- **ОТРЫВОК**
* * * * * * *
И тут только станет понятною вражда Паскаля к стоицизму и пелагианству и, заодно, что влекло его к бл. Августину, а через бл. Августина к ап. Павлу и тому, что ап. Павел нашел у Исаии в библейском сказании о грехопадении. Пред Паскалем стал тот же вопрос, который за сто лет раньше стал пред Лютером — чем спасается человек, своими делами, т. е. покорностью от века существующим законам, или таинственной силой, называвшейся на не менее таинственном богословском языке благодатью Бога. От вопроса Лютера содрогнулась вся Европа, весь христианский мир. Казалось, что тут и вопроса быть не может или что какие тут были возможны вопросы, история уже давно с ними справилась. Пелагий был осужден уже больше, чем за тысячу лет, бл. Августин всеми признавался как непререкаемый авторитет. Чего же еще? На самом деле, как я уже говорил, историческая победа была не за Августином, а за Пелагием, мир соглашался существовать без Бога, но не мог существовать без «закона». Можно чтить ап. Павла и Св. Писание, но жить нужно по морали стоиков и сообразно учению Пелагия. С особенной ясностью это сказалось в знаменитом споре Эразма Роттердамского с Лютером о свободе воли. Эразм со свойственной ему тонкостью сразу поставил в своих "Diatribæ de libero arbitrio" пред Лютером страшную дилемму: если наши добрые дела (т. е. жизнь, сообразная с законами разума и морали)
* * * * * * *
- **ЗАДАНИЕ 1**
Перепишите строки листинга ниже, заменив «RELATED» на «SIMILAR» и больше ничего не меняя. Картинки в ответ не включайте.

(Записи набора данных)
* * * * * * *
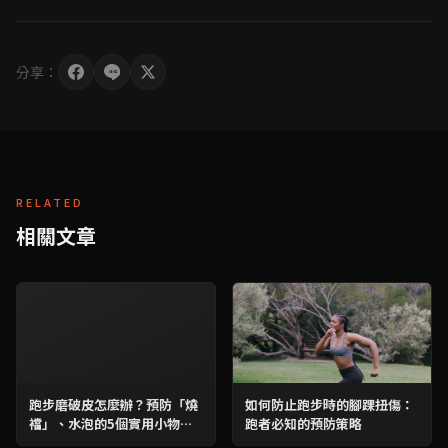
分享：
RELATED
相關文章
跑步磨破皮怎麼辦？預防「燒
如何防止跑步時的腳踝扭傷：
襠」、水泡的5個實用小物與4
跑者必知的預防策略
大建議，跑步不再受折磨！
* * * * * * *
- **ЗАДАНИЕ 2**
Кто, согласно отрывку, вел знаменитый спор с Лютером о свободе воли?

- **ОТВЕТ 1**
分享：
SIMILAR
相關文章
跑步磨破皮怎麼辦？預防「燒
如何防止跑步時的腳踝扭傷：
襠」、水泡的5個實用小物與4
跑者必知的預防策略
大建議，跑步不再受折磨！

- **ОТВЕТ 2**
Эразм Роттердамский.